If its not that, the only other thing that makes the bike run like crap and sputter out is if you have an ignition retard controller (Z-bomb/IRC) that's gotten water into it. Solution to this is pull it out and dry it thoroughly for a few days and then use plasti-dip spray before reinstalling it.

Good luck. I'll cross my fingers for you.
 
#19 ·
If its not that, the only other thing that makes the bike run like crap and sputter out is if you have an ignition retard controller (Z-bomb/IRC) that's gotten water into it. Solution to this is pull it out and dry it thoroughly for a few days and then use plasti-dip spray before reinstalling it.

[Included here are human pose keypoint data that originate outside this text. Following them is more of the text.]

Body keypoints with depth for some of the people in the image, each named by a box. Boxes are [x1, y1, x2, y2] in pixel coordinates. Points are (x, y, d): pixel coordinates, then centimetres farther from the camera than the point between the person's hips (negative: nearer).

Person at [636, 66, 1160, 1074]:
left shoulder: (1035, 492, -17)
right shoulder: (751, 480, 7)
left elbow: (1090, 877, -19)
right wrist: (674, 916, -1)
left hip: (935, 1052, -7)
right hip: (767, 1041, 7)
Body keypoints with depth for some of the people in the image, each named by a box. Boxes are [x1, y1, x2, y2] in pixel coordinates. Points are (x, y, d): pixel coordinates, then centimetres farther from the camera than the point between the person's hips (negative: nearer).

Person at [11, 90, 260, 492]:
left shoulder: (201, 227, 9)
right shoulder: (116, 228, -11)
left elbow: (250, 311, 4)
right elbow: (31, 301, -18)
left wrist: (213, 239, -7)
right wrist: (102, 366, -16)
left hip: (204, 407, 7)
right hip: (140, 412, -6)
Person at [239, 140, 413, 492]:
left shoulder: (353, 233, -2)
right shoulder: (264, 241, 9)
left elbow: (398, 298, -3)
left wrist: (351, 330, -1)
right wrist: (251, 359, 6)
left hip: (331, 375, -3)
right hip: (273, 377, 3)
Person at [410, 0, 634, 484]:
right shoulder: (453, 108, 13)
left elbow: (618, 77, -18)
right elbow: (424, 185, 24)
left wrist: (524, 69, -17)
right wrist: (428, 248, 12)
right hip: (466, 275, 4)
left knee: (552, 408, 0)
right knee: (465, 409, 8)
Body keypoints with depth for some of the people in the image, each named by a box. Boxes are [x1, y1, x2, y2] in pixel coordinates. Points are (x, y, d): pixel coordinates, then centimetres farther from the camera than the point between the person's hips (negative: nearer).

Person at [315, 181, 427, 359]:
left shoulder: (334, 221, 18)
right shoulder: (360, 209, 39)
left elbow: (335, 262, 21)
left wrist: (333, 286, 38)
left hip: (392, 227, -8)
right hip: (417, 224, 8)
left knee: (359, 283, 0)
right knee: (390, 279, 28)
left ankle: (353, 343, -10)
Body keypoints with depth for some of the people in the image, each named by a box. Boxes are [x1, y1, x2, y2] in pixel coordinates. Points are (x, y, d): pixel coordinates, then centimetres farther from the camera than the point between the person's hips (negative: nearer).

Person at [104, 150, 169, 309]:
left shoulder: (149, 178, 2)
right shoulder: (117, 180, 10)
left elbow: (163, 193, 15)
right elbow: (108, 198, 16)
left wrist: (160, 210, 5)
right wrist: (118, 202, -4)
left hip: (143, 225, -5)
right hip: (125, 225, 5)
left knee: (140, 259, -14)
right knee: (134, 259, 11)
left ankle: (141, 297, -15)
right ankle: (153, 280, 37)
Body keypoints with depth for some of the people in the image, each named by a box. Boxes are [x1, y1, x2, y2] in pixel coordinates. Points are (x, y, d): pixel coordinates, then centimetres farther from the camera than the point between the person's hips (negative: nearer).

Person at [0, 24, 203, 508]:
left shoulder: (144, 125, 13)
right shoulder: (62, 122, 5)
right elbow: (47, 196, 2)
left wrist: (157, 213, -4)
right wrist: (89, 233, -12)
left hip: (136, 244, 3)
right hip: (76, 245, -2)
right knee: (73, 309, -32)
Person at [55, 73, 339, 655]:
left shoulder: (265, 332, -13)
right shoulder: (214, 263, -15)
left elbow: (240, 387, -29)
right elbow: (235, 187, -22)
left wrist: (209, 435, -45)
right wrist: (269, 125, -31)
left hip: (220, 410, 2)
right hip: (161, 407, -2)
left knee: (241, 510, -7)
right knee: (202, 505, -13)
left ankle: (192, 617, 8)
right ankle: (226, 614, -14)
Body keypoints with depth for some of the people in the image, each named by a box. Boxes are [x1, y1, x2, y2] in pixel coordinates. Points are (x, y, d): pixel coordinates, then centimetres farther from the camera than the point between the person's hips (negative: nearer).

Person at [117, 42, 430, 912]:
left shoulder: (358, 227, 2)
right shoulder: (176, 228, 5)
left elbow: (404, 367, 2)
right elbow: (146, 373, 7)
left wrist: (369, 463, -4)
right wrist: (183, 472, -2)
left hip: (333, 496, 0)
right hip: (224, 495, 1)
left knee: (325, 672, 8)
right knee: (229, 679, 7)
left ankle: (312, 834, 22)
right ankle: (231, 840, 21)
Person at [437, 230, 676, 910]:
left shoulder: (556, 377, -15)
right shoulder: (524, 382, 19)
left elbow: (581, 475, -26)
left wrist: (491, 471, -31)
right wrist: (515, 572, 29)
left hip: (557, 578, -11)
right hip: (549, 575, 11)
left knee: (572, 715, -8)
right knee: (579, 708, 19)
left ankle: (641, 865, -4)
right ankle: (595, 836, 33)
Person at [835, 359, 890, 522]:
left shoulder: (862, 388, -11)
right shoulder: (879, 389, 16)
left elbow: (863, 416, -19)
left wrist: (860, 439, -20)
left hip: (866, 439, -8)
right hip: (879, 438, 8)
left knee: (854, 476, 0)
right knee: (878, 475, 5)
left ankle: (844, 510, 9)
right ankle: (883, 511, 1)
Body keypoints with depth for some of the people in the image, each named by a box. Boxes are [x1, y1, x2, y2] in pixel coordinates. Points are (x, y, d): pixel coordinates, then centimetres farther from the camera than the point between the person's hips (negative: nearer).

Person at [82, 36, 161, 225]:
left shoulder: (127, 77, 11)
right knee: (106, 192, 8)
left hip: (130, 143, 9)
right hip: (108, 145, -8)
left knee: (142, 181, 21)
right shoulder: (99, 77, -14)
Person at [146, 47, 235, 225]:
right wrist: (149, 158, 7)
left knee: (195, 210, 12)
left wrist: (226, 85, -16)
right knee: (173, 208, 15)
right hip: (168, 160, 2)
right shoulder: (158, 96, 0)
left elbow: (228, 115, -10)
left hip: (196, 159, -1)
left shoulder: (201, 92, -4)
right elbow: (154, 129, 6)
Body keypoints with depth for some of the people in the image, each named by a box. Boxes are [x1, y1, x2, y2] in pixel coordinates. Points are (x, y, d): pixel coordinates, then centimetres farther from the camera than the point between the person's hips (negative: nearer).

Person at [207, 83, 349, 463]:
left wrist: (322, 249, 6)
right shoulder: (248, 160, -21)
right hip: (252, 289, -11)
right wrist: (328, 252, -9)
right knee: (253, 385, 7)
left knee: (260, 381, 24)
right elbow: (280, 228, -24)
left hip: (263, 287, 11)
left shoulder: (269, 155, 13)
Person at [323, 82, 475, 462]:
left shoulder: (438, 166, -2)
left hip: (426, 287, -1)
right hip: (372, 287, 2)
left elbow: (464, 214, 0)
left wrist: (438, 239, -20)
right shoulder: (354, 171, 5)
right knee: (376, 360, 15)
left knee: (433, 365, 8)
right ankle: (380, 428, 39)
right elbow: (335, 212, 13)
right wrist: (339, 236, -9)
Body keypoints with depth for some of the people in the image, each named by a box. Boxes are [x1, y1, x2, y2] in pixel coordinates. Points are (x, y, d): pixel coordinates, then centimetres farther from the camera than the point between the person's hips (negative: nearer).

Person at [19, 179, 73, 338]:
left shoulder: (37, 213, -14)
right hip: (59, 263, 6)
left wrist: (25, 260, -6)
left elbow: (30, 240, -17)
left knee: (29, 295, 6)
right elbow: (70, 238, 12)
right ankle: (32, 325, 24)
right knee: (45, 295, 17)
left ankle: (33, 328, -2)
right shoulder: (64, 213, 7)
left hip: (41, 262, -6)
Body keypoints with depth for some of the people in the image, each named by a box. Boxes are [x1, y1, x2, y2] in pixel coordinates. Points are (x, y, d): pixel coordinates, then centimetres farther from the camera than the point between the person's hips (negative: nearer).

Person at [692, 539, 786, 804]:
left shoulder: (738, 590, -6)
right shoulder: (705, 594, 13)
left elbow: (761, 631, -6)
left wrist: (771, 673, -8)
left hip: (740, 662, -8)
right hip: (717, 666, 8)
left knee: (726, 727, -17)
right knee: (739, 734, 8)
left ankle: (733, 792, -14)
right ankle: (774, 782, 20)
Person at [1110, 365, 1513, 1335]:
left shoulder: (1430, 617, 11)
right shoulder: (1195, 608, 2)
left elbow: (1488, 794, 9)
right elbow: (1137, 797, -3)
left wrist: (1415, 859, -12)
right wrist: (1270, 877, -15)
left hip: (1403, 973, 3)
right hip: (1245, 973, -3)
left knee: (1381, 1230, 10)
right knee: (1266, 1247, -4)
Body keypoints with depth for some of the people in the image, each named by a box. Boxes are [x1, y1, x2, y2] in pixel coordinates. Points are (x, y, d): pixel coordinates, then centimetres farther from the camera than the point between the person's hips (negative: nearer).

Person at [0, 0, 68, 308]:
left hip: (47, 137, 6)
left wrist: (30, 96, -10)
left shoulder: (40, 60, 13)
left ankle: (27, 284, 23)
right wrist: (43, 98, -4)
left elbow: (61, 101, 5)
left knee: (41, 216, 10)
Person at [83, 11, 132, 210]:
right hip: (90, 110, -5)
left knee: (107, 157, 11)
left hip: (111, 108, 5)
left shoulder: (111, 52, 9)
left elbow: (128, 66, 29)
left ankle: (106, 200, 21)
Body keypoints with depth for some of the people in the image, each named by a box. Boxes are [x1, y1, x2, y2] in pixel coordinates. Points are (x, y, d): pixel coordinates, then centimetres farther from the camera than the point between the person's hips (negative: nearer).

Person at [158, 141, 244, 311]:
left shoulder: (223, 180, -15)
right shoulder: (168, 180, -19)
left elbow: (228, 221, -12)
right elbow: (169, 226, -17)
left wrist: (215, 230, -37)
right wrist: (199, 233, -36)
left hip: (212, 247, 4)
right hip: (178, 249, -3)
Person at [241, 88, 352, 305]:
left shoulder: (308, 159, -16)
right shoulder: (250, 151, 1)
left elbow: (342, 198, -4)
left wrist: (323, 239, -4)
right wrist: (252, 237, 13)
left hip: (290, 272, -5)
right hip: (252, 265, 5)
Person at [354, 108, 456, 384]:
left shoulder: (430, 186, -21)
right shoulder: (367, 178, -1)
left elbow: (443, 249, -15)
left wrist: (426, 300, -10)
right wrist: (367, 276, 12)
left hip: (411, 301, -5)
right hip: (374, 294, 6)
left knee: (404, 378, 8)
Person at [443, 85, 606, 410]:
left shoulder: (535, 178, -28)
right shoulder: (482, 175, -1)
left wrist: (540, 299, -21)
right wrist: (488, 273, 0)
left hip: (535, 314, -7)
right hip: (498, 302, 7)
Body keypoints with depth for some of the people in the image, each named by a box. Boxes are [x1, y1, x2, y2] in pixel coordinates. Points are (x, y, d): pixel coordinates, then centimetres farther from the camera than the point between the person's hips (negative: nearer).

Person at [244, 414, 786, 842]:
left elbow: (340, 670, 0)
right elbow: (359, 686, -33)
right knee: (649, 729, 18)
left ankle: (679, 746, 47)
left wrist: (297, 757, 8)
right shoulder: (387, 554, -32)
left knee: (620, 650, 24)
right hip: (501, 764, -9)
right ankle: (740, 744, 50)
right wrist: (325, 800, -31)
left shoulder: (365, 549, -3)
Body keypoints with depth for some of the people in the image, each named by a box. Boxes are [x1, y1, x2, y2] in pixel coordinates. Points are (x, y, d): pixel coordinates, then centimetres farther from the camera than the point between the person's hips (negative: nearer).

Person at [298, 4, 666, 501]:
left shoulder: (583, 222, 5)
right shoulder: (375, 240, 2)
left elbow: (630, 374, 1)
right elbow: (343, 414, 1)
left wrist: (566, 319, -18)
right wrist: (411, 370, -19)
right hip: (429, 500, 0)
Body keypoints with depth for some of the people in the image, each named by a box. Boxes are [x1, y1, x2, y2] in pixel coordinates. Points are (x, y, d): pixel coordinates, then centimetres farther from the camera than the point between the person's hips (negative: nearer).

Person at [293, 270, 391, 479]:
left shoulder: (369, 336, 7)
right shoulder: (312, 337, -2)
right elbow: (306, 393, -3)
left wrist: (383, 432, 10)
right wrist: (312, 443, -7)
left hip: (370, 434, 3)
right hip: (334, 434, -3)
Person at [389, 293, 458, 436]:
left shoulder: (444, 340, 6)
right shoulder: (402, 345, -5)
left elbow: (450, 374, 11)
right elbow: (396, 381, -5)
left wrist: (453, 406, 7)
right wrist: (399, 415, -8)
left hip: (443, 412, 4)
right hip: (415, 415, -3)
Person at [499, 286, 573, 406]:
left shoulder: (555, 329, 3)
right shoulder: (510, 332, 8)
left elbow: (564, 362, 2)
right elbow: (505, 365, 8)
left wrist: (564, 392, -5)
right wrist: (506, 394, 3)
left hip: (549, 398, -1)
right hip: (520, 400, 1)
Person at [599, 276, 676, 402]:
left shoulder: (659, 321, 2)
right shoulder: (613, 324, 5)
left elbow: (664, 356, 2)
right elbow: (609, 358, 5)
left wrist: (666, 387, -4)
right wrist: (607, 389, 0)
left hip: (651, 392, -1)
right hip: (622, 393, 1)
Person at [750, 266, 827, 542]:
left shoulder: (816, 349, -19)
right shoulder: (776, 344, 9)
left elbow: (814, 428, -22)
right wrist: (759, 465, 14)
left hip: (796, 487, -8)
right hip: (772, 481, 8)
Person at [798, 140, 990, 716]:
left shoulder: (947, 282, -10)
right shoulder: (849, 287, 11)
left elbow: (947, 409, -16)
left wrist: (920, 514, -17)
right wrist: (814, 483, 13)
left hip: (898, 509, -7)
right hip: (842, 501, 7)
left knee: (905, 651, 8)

Good luck. I'll cross my fingers for you.
True statement:thumbsup:

I just went thru this myself.
Dynojet IRC was wet.
 
#20 ·
Yeah, I almost ordered the Zbomb when I got my ZFi-TC this summer just to upgrade the part quality but hadn't had trouble thus far and the parts are compatible so I left it in place. I took a trip to the Dragon back in late August and didn't ride the bike again until I tried to load it on the trailer last month to move down to my duty station. It would turn over but not crank. Turned out to be the battery had dropped below critical charge to fire the plugs up but when I checked the oil, it was significantly lower. I tuned the Z-AFM to sea level in 90 degree heat so it was definitely running rich while I was up in the NC/TN mountains. I'm not sure if that causes the engine to burn more oil or not but the type of riding is definitely a lot more extensive high-rpm use than the bike sees elsewhere on the street. Low oil level might have contributed but the engine cranked with a jump and the battery has since been fine- still on the original Yuasa too.